The 30-year yield rose 2.5 basis points to 1.785 percent as investors made room ahead of Friday’s auction of 700 billion yen ($7.5 billion) in that maturity.
The 20-year yield rose 3.5 basis points to 1.605 percent, after sinking to a near 10-year low of 1.450 percent on Tuesday.
A rise in U.S. Treasury yields overnight after stronger economic data, including private sector job figures, also helped push JGB yields higher.
U.S. private employers added 198,000 jobs to payrolls last month, better than economists’ expectations for an increase of 170,000 and boding well for Friday’s U.S. nonfarm payrolls data.
Shogo Fujita, chief Japan bond strategist at Bank of America Merrill Lynch, said the recent rally in long-dated JGB bonds was a technical correction after a surge in equities forced pension funds to trim their share holdings from exceeding allocation limits, prompting them to buy more bonds. Their buying forced short-covering by other investors, including hedge funds.
But since those passive funds had rebalanced their portfolios, JGB yields have moved higher, he said.
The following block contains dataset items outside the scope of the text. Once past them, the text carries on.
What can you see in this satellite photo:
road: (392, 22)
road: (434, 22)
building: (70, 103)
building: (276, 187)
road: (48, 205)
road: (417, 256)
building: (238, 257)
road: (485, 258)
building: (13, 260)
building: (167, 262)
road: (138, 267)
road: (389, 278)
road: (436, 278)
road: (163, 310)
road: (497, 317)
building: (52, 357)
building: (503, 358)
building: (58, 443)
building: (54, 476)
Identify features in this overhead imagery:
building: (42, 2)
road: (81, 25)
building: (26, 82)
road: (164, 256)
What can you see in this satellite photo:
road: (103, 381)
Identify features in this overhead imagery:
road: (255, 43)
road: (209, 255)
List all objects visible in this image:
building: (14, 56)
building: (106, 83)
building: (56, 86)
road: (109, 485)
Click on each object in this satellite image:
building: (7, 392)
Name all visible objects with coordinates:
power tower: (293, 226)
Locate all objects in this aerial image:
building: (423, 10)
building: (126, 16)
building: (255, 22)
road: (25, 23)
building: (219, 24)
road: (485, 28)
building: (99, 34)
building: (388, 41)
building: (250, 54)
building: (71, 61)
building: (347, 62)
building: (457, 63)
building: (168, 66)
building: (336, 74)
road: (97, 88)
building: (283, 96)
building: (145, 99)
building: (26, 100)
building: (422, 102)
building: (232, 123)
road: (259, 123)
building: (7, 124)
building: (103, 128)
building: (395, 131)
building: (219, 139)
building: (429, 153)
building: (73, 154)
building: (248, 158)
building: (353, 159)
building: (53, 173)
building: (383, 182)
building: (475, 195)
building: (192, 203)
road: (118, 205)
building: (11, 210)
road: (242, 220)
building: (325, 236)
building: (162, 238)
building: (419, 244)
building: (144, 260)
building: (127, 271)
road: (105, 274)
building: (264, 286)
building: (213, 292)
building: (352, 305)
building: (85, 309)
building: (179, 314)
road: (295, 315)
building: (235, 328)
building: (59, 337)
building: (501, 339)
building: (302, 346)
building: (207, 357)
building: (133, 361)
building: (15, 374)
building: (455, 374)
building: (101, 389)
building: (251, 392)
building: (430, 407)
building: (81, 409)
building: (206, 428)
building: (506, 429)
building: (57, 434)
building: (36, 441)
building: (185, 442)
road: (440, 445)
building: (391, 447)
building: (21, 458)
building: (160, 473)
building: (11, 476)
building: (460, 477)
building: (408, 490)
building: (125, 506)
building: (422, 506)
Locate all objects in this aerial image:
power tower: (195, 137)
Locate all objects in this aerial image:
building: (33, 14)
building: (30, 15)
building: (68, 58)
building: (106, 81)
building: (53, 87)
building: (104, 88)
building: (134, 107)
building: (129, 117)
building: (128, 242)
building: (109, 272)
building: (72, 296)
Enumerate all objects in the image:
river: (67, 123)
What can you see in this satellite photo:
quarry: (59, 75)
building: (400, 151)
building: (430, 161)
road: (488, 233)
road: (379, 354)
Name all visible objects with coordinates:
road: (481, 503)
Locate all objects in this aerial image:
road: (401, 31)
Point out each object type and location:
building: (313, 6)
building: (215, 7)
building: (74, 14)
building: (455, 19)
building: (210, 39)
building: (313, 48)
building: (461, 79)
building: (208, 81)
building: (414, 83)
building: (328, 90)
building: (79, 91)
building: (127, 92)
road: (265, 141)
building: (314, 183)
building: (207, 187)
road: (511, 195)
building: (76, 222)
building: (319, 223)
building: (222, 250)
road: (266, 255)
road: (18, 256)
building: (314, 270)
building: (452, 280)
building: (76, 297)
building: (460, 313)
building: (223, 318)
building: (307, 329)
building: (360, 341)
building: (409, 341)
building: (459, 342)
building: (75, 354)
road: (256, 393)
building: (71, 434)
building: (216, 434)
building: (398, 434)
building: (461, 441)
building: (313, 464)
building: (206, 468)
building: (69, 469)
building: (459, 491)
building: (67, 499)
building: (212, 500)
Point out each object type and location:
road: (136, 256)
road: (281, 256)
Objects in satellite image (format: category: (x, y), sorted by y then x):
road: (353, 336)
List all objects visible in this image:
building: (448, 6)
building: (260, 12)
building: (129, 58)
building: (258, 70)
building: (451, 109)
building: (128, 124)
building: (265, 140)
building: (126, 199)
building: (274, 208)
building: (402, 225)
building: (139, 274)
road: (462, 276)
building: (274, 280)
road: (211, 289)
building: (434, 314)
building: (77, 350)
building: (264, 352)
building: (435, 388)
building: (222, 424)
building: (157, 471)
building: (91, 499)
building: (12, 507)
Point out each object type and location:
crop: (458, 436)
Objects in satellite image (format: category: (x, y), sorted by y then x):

“We have come to the point where the great expectations trade is now at its peak. People need justification and verification for the next leg up,” he said.
Since mid-November, the Nikkei stock average has jumped 38 percent, triggered by the yen’s weakness after Prime Minister Shinzo Abe called for the central bank to adopt bolder action to revive the ailing economy. During that time, yields on benchmark 10-year JGBs have fallen 7.5 basis points.